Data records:
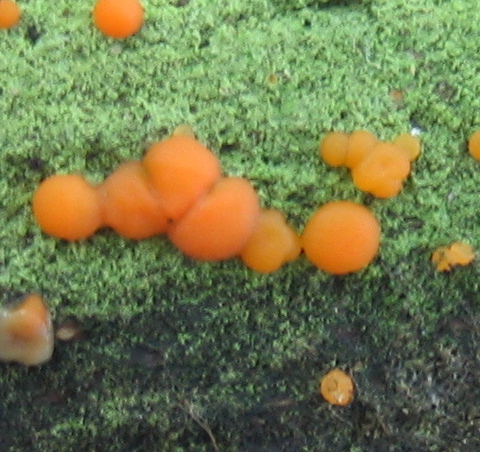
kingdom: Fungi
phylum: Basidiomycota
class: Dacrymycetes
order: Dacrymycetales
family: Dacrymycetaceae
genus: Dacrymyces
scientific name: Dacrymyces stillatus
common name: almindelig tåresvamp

==

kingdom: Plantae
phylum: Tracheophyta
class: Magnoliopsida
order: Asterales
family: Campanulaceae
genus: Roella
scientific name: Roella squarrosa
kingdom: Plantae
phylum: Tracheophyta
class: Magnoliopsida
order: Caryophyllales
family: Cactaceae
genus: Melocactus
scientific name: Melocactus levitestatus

■ WHAT THE TASK ASKS:
Can you quote, unchanged, the lines above from the one containing "kingdom: Fungi" through the one containing "common name: almindelig tåresvamp", including both of those lines?

■ ANSWER:
kingdom: Fungi
phylum: Basidiomycota
class: Dacrymycetes
order: Dacrymycetales
family: Dacrymycetaceae
genus: Dacrymyces
scientific name: Dacrymyces stillatus
common name: almindelig tåresvamp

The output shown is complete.